Monday, June 25, 2012
He scored over 500 goals in his career, 564 to be exact, making him one of only 42 players to accomplish that feat. Those 564 goals put him 21st on the all-time list, ahead of Hall of Famers like Bryan Trottier, Ron Francis, and Stan Mikita.
He is one of only 32 players to score over 1300 points, and he sits 27th on the all-time list with 1349 points. That's more than Hall of Famers like Denis Savard, Mike Gartner, and Gilbert Perreault.
It's true, Sundin never won any major individual award. However, he was named to the NHL's Second All-Star team twice, once in 2001-02 and again in 2003-04, indicating he was the second best centre in the league those years (behind Joe Sakic) as determined by the Professional Hockey Writers' Association.
One of the reasons Sundin was shut out from major awards was because he never put up huge numbers (amazingly, his 114 points in 1992-93 wasn't even top 10 in the league). That might be what keeps Sundin waiting to enter the Hall of Fame: he wasn't so obviously dominant that you had to take notice. Instead, year after year, he put up high quality seasons, just not ones that would garner MVP votes.
But despite not reaching some crazy peaks, Sundin was remarkably consistent. Not including his first or last season, Sundin went through a 16-year stretch of hitting at least 30 goals in all but three seasons. During that time period, only Jaromir Jagr had more seasons with at least 30 goals.
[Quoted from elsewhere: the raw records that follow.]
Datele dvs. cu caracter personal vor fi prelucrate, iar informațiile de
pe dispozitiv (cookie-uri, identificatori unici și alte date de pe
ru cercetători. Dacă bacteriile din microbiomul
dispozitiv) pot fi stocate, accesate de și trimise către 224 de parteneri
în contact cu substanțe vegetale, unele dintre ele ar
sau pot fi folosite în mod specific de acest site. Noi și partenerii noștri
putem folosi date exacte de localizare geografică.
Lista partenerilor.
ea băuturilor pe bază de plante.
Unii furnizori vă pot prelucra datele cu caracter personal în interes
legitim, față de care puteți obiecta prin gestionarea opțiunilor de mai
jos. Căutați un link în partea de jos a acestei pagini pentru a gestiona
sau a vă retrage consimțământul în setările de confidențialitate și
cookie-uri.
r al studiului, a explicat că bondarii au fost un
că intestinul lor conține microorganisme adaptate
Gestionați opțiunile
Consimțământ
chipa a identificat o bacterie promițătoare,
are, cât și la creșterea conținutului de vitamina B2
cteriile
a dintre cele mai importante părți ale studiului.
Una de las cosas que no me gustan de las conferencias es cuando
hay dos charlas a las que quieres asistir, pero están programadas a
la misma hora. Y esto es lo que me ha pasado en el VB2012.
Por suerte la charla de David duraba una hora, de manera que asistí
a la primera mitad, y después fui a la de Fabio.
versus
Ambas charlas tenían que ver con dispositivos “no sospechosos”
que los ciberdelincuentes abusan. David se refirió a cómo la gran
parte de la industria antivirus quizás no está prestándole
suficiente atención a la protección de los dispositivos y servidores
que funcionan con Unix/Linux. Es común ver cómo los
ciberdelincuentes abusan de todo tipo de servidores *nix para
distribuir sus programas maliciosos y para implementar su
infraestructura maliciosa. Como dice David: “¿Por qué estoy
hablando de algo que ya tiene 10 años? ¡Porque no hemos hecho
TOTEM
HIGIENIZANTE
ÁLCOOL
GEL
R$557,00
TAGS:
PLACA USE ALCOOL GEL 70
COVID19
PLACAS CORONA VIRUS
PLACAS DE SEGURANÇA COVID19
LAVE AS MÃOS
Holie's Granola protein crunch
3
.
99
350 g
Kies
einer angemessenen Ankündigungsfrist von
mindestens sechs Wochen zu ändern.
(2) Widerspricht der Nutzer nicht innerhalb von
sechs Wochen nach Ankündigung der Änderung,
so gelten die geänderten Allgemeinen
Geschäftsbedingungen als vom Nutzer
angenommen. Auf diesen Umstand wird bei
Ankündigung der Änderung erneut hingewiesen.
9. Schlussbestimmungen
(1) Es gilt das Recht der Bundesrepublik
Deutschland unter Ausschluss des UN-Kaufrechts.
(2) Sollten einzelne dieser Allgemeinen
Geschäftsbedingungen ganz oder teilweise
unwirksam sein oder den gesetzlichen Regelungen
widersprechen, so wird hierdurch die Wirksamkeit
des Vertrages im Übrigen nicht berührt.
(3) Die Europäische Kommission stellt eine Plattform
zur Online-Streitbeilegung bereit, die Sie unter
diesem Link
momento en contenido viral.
Sundin was similarly consistent in his point totals. Although he topped 90 points twice, you could generally pencil him down for between 70 and 80 points at the start of the year, and like clockwork, he hit those numbers. Sundin never had the type of down seasons that many players endure. He was so constant in his production that from 1992 to 2008, he and Jaromir Jagr had 15 seasons with at least 70 points, more than any other player during that same time period.
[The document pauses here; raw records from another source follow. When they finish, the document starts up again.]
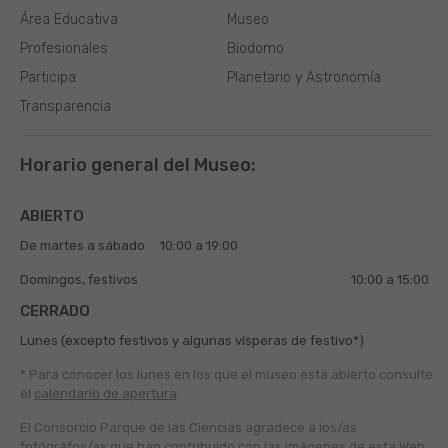
Área Educativa
Museo
Profesionales
Biodomo
Participa
Planetario y Astronomía
Transparencia
Horario general del Museo:
ABIERTO
De martes a sábado
10:00 a 19:00
Domingos, festivos
10:00 a 15:00
CERRADO
Lunes (excepto festivos y algunas vísperas de festivo*)
* Para conocer los lunes en los que el museo está abierto
consulte
el
calendario de apertura
El Consorcio Parque de las Ciencias agradece a los/as
fotógráfos/as que han contribuido con las imágenes de esta Web:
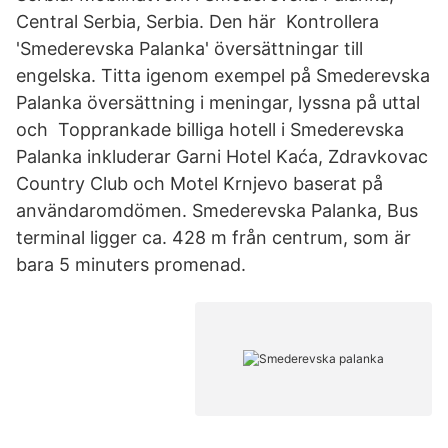
Central Serbia, Serbia. Den här Kontrollera
'Smederevska Palanka' översättningar till
engelska. Titta igenom exempel på Smederevska
Palanka översättning i meningar, lyssna på uttal
och Topprankade billiga hotell i Smederevska
Palanka inkluderar Garni Hotel Kaća, Zdravkovac
Country Club och Motel Krnjevo baserat på
användaromdömen. Smederevska Palanka, Bus
terminal ligger ca. 428 m från centrum, som är
bara 5 minuters promenad.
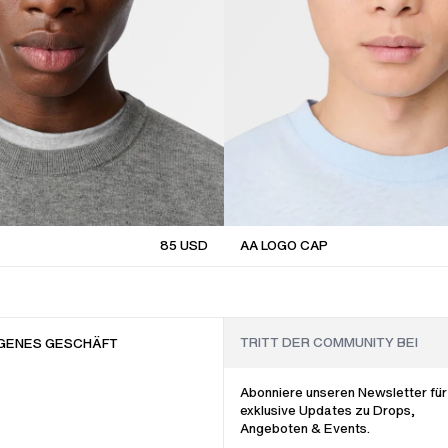
85
USD
AA LOGO CAP
sale
GENES GESCHÄFT
Abonniere unseren Newsletter für
exklusive Updates zu Drops,
Angeboten & Events.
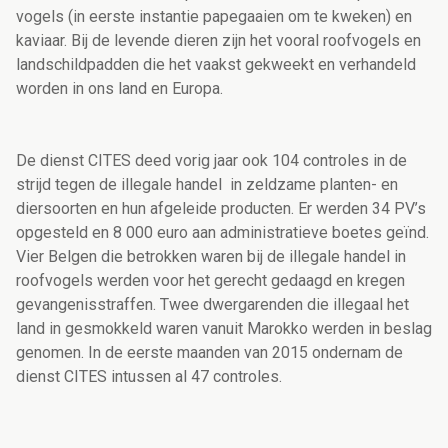
vogels (in eerste instantie papegaaien om te kweken) en
kaviaar. Bij de levende dieren zijn het vooral roofvogels en
landschildpadden die het vaakst gekweekt en verhandeld
worden in ons land en Europa.
De dienst CITES deed vorig jaar ook 104 controles in de
strijd tegen de illegale handel in zeldzame planten- en
diersoorten en hun afgeleide producten. Er werden 34 PV’s
opgesteld en 8 000 euro aan administratieve boetes geïnd.
Vier Belgen die betrokken waren bij de illegale handel in
roofvogels werden voor het gerecht gedaagd en kregen
gevangenisstraffen. Twee dwergarenden die illegaal het
land in gesmokkeld waren vanuit Marokko werden in beslag
genomen. In de eerste maanden van 2015 ondernam de
dienst CITES intussen al 47 controles.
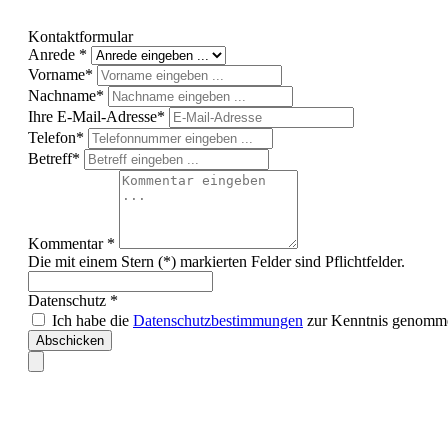
Kontaktformular
Anrede *
Vorname*
Nachname*
Ihre E-Mail-Adresse*
Telefon*
Betreff*
Kommentar *
Die mit einem Stern (*) markierten Felder sind Pflichtfelder.
Datenschutz *
Ich habe die
Datenschutzbestimmungen
zur Kenntnis genomme
Abschicken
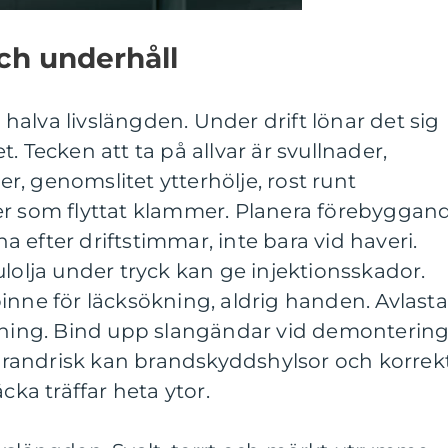
och underhåll
alva livslängden. Under drift lönar det sig
. Tecken att ta på allvar är svullnader,
ier, genomslitet ytterhölje, rost runt
er som flyttat klammer. Planera förebyggan
rna efter driftstimmar, inte bara vid haveri.
ulolja under tryck kan ge injektionsskador.
inne för läcksökning, aldrig handen. Avlasta
ssning. Bind upp slangändar vid demonterin
d brandrisk kan brandskyddshylsor och korrek
cka träffar heta ytor.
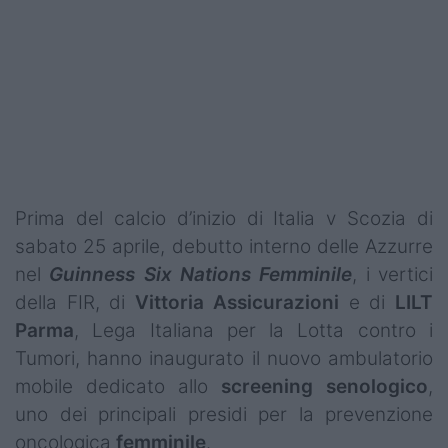
Prima del calcio d’inizio di Italia v Scozia di
sabato 25 aprile, debutto interno delle Azzurre
nel
Guinness Six Nations Femminile
, i vertici
della FIR, di
Vittoria
Assicurazioni
e di
LILT
Parma
, Lega Italiana per la Lotta contro i
Tumori, hanno inaugurato il nuovo ambulatorio
mobile dedicato allo
screening senologico
,
uno dei principali presidi per la prevenzione
oncologica
femminile
.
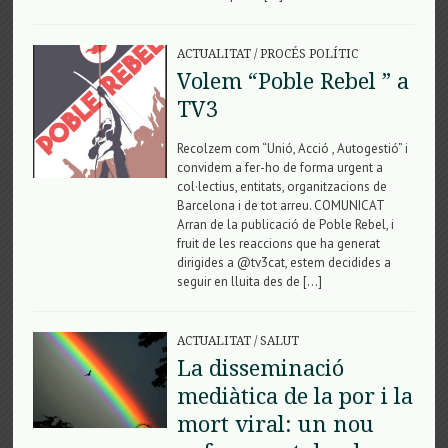
ACTUALITAT
/
PROCÉS POLÍTIC
Volem “Poble Rebel ” a
TV3
Recolzem com “Unió, Acció , Autogestió” i
convidem a fer-ho de forma urgent a
col·lectius, entitats, organitzacions de
Barcelona i de tot arreu. COMUNICAT
Arran de la publicació de Poble Rebel, i
fruit de les reaccions que ha generat
dirigides a @tv3cat, estem decidides a
seguir en lluita des de […]
ACTUALITAT
/
SALUT
La disseminació
mediàtica de la por i la
mort viral: un nou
Over that time period, which essentially spans the entirety of Sundin's career, only two players scored more points: Jagr and Sakic, two of the greatest players in league history.
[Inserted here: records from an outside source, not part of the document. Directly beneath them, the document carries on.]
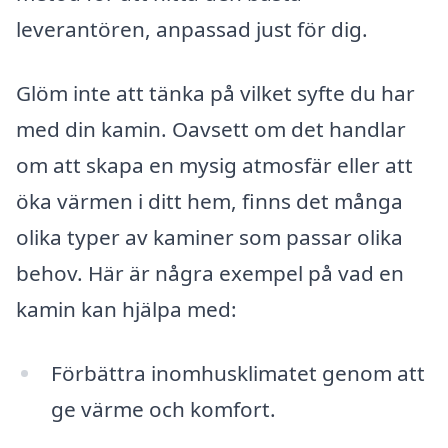
leverantören, anpassad just för dig.
Glöm inte att tänka på vilket syfte du har
med din kamin. Oavsett om det handlar
om att skapa en mysig atmosfär eller att
öka värmen i ditt hem, finns det många
olika typer av kaminer som passar olika
behov. Här är några exempel på vad en
kamin kan hjälpa med:
Förbättra inomhusklimatet genom att
ge värme och komfort.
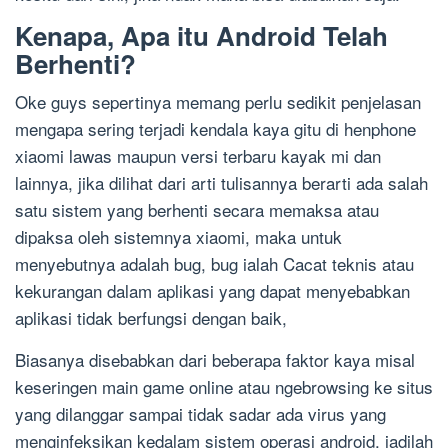
Kenapa, Apa itu Android Telah
Berhenti?
Oke guys sepertinya memang perlu sedikit penjelasan
mengapa sering terjadi kendala kaya gitu di henphone
xiaomi lawas maupun versi terbaru kayak mi dan
lainnya, jika dilihat dari arti tulisannya berarti ada salah
satu sistem yang berhenti secara memaksa atau
dipaksa oleh sistemnya xiaomi, maka untuk
menyebutnya adalah bug, bug ialah Cacat teknis atau
kekurangan dalam aplikasi yang dapat menyebabkan
aplikasi tidak berfungsi dengan baik,
Biasanya disebabkan dari beberapa faktor kaya misal
keseringen main game online atau ngebrowsing ke situs
yang dilanggar sampai tidak sadar ada virus yang
menginfeksikan kedalam sistem operasi android, jadilah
Comparing him to Brendan Shanahan, himself a worthy first-time candidate for induction, Sundin scored slightly fewer points (1349 vs. 1354), but did so in 178 fewer games. In only one season did Sundin fail to break 60 points when he played at least 50 games, and that was his rookie season, whereas Shanahan failed to do so in six seasons.
Another attack on Sundin's candidacy would be his major failing: never delivering a Stanley Cup to the city of Toronto. This is troublesome because many people (wrongly) require a player to win a Stanley Cup to be admitted to the Hall of Fame. However, this is an antiquated notion that assumes one player can single-handedly win a championship, which simply isn't possible.
Sundin's inability to win a Stanley Cup was not due to a lack of effort, either. He scored 82 points in 91 playoff games, slightly lower than his regular season point-per-game average, but a respectable amount. Of all skaters who played between 80 and 90 playoff games, Sundin has the eighth most points, just behind Cam Neely.
Plus, if winning truly is a prerequisite for induction look no further than Sundin's international resume, which counts as the Hall of Fame is not simply the NHL Hall of Fame. Sundin won a gold medal at the 2006 Turin Olympics, notching 8 points in 8 games, and over the years added three gold medals at the World Championship. He was Sweden's captain for close to a decade, and scored 83 points in 65 games in senior international competition.
The body of work Sundin accumulated over his NHL career makes him more than worthy for the Hall of Fame. However, with both Joe Sakic and Brendan Shanahan virtual locks to enter this year, Sundin will have to battle a slew of other players that have waited longer for only two remaining spots. There is a case for both Pavel Bure and Eric Lindros, which means Sundin might just have to be the next in a long line of eventual Hall of Famers that had to bide their time before getting the call.